Laboratory of Pathology, Center for Cancer Research, National Cancer Institute, National Institutes of Health, Bethesda, MD 20892, USA.
Am J Surg Pathol. 2012 May;36(5):716-25. doi: 10.1097/PAS.0b013e3182487158.

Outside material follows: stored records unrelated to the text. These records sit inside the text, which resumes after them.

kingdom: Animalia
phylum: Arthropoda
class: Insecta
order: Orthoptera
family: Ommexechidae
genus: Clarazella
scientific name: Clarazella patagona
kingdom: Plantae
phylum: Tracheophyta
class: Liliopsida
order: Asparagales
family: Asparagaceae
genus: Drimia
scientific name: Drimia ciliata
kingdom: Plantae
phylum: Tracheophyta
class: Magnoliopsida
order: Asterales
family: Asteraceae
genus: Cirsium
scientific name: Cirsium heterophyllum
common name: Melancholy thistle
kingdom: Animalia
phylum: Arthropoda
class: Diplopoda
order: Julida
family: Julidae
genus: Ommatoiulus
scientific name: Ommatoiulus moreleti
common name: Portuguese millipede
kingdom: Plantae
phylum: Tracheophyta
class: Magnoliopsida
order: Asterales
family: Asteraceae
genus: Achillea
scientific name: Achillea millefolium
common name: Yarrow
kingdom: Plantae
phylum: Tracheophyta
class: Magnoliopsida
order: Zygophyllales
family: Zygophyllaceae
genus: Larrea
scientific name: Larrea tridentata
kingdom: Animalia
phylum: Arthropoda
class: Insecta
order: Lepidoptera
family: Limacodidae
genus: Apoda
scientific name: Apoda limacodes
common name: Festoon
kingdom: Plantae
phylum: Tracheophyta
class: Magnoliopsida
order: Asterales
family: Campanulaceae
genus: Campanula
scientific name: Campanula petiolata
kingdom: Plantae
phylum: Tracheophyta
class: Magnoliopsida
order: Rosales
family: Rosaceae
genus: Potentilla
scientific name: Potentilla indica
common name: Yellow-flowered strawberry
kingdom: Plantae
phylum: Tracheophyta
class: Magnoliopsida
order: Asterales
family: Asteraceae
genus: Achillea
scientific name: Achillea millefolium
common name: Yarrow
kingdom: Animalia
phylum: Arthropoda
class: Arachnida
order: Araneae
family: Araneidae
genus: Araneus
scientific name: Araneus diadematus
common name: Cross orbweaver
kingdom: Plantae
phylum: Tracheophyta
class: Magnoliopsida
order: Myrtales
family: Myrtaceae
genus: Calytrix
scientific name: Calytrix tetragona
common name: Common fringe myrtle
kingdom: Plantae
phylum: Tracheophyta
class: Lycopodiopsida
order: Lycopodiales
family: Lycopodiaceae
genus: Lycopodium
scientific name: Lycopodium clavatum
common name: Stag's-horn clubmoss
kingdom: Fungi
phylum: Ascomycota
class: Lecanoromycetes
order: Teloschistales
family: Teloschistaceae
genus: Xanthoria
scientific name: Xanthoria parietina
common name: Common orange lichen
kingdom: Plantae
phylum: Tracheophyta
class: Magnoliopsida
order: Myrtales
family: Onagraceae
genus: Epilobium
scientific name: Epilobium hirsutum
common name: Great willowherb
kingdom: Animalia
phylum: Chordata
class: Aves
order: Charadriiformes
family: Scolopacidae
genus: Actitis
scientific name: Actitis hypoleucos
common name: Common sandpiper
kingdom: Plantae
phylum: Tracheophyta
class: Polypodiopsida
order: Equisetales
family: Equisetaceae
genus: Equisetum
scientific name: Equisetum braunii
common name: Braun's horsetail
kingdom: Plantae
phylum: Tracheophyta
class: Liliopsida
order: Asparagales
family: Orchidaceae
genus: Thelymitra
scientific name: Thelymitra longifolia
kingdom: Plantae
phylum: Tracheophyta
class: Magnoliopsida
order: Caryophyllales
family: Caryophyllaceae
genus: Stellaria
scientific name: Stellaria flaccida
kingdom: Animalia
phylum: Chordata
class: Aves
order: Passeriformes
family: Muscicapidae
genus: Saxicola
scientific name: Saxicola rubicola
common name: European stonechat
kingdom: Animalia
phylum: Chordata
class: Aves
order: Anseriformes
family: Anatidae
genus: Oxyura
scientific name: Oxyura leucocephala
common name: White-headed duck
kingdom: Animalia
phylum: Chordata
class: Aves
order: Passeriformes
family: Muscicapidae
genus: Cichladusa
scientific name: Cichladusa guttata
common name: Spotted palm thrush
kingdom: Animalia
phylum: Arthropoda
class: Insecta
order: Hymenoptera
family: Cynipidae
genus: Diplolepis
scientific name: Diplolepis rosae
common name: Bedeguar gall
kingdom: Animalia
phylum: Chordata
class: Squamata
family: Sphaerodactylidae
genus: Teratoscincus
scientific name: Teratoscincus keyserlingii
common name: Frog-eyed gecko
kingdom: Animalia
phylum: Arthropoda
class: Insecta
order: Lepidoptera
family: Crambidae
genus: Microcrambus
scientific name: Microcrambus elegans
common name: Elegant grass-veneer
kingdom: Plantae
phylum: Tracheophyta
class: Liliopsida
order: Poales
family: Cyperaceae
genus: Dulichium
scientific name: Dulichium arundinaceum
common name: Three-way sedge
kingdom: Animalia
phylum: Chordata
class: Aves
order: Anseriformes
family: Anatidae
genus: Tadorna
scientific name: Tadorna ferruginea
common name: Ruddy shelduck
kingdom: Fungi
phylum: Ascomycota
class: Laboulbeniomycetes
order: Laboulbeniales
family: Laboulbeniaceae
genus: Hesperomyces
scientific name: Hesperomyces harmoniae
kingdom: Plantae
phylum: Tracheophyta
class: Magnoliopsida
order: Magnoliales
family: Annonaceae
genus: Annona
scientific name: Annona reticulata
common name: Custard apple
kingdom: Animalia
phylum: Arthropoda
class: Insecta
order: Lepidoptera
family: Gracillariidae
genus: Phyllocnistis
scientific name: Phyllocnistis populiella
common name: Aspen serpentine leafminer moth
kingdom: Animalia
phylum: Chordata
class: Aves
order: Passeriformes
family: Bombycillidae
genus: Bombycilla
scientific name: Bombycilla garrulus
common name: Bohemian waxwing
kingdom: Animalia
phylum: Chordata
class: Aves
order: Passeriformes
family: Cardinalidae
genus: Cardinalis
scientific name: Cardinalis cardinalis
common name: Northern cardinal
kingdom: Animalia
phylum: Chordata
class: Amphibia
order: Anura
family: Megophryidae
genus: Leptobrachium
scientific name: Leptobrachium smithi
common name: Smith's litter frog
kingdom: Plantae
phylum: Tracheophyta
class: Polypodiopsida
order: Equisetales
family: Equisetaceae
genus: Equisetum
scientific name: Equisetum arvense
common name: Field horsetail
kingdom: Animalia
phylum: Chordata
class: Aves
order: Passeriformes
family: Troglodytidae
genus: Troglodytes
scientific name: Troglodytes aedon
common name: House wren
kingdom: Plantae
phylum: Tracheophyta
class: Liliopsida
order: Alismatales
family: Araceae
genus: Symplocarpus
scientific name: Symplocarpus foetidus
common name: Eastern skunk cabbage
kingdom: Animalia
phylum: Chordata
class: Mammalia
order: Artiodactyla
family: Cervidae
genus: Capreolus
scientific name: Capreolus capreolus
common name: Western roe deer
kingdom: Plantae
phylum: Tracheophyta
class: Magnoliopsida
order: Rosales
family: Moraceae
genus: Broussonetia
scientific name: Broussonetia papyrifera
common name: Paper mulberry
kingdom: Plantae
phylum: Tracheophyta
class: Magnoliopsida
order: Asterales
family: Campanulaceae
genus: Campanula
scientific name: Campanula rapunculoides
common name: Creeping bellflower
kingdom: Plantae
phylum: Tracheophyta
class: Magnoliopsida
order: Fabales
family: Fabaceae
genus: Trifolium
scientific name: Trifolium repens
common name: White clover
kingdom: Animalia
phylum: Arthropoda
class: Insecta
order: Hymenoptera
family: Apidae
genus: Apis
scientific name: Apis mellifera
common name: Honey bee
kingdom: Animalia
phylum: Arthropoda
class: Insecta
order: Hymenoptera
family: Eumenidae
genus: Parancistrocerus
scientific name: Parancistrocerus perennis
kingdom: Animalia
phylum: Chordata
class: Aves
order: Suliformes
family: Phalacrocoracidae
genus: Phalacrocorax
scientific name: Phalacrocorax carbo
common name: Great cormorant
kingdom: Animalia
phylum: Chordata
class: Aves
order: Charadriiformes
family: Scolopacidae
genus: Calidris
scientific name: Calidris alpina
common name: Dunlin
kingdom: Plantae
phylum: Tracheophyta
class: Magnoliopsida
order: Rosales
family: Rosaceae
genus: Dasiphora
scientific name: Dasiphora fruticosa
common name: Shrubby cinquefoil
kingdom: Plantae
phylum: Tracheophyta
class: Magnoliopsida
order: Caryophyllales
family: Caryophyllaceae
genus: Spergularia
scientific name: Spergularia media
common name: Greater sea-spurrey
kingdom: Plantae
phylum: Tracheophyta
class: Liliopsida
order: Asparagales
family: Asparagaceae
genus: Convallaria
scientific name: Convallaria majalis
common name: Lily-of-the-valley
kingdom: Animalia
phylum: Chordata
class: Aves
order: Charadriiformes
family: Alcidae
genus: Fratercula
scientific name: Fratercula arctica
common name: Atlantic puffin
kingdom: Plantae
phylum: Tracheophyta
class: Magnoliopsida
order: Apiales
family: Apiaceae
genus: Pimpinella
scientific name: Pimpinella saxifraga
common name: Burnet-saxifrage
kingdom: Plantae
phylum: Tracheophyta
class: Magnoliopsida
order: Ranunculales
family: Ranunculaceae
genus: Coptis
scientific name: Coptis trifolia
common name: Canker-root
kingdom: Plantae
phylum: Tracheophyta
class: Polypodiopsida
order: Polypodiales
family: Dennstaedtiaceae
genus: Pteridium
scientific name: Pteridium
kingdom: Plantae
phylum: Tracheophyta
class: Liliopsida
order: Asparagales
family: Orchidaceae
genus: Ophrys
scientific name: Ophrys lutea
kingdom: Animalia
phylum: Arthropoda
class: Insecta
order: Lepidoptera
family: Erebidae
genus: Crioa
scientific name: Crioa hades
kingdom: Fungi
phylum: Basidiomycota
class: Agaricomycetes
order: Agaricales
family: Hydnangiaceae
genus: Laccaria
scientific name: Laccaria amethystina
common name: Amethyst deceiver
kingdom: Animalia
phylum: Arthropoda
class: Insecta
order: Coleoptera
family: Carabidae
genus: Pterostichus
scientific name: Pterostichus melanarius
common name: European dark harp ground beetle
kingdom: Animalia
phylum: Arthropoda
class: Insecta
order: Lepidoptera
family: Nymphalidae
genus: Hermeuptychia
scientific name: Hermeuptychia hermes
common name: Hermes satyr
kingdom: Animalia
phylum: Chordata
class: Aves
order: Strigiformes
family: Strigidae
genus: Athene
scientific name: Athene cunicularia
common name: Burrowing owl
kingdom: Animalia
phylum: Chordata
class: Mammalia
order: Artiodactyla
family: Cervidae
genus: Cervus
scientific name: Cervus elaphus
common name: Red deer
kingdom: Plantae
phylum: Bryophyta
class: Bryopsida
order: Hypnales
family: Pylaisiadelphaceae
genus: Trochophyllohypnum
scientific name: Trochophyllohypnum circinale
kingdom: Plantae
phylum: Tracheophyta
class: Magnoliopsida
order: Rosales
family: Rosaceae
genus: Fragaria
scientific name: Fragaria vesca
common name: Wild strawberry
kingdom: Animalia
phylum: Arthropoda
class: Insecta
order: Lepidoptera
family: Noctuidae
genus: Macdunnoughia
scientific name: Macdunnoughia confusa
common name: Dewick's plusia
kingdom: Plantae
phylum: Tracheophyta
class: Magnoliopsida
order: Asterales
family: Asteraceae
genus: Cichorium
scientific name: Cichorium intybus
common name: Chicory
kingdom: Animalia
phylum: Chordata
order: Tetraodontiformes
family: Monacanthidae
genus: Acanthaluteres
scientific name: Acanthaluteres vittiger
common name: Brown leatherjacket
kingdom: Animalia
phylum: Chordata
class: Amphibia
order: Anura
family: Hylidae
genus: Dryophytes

An association between classical Hodgkin lymphoma (cHL) and mycosis fungoides (MF) or lymphomatoid papulosis has been reported in the literature. However, there can be considerable morphologic and immunophenotypic overlap between cHL and nodal involvement by CD30-positive T-cell lymphoproliferative disorders (CD30-T-LPD). To examine this potential association, biopsies from patients with a history of MF or primary cutaneous CD30-T-LPD and lymph node biopsies reported as either CD30-positive T-cell lymphoma (TCL) with Hodgkin-like cells or cHL were retrieved from the authors' institution. Of 11 cases identified, 10 were considered CD30-positive TCL with Hodgkin-like cells, whereas 1 was confirmed as cHL upon review. Five cases originally diagnosed as cHL were revised as CD30-positive TCL. Cases of CD30-positive TCL with Hodgkin-like cells showed a male predominance (M:F, 4:1) with a median age of 53 years (range, 44 to 72 y). Nearly all patients (9/10) initially presented with skin lesions. In 7/10 patients the draining lymph node was involved, whereas in 3 cases this could not be confirmed. Tumor cells morphologically resembled Hodgkin/Reed-Sternberg cells; they were uniformly strongly positive for CD30, and CD15 was expressed in 9/10 (90%) cases. A T-cell derivation was confirmed by T-cell antigen expression (7/10) and clonal rearrangement of T-cell receptor genes (9/10). In 3 cases a common T-cell clone was identified in skin and lymph node. B-cell markers (CD20/PAX5) were consistently negative. In 1 case the diagnosis of cHL followed by lymphomatoid papulosis was confirmed, with Hodgkin/Reed-Sternberg cells expressing PAX5, CD30, and CD15. In situ hybridization studies for Epstein Barr virus were negative. We show that cHL is less often associated with MF and primary cutaneous CD30-T-LPD than previously thought and that the coexpression of CD30 and CD15 in these TCLs may lead to a mistaken diagnosis of cHL.
经典霍奇金淋巴瘤(cHL)与蕈样真菌病(MF)或淋巴母细胞性丘疹病(LPP)之间的关联在文献中有报道。然而,cHL 与 CD30 阳性 T 细胞淋巴增生性疾病(CD30-T-LPD)的淋巴结受累之间可能存在相当大的形态学和免疫表型重叠。为了研究这种潜在的关联,从作者所在机构的 MF 病史或原发性皮肤 CD30-T-LPD 患者的活检以及报告为 CD30 阳性 T 细胞淋巴瘤(TCL)伴霍奇金样细胞或 cHL 的淋巴结活检中检索到了活检。在确定的 11 例病例中,10 例被认为是 CD30 阳性 TCL 伴霍奇金样细胞,而 1 例经复查后确认为 cHL。5 例最初诊断为 cHL 的病例被修订为 CD30 阳性 TCL。CD30 阳性 TCL 伴霍奇金样细胞的病例表现为男性为主(M:F,4:1),中位年龄为 53 岁(范围,44 至 72 岁)。几乎所有患者(9/10)最初均表现为皮肤病变。在 10 例中有 7 例累及引流淋巴结,而在 3 例中无法确认。肿瘤细胞形态上类似于霍奇金/里斯滕伯格细胞;它们均强烈表达 CD30,9/10(90%)病例表达 CD15。通过 T 细胞抗原表达(7/10)和 T 细胞受体基因的克隆重排(9/10)证实了 T 细胞的来源。在 3 例中,在皮肤和淋巴结中发现了共同的 T 细胞克隆。B 细胞标志物(CD20/PAX5)始终为阴性。在 1 例病例中,经证实存在 cHL 继发淋巴母细胞性丘疹病,霍奇金/里斯滕伯格细胞表达 PAX5、CD30 和 CD15。原位杂交研究 Epstein Barr 病毒为阴性。我们表明,cHL 与 MF 和原发性皮肤 CD30-T-LPD 的关联比以前认为的要少,这些 TCL 中 CD30 和 CD15 的共表达可能导致对 cHL 的误诊。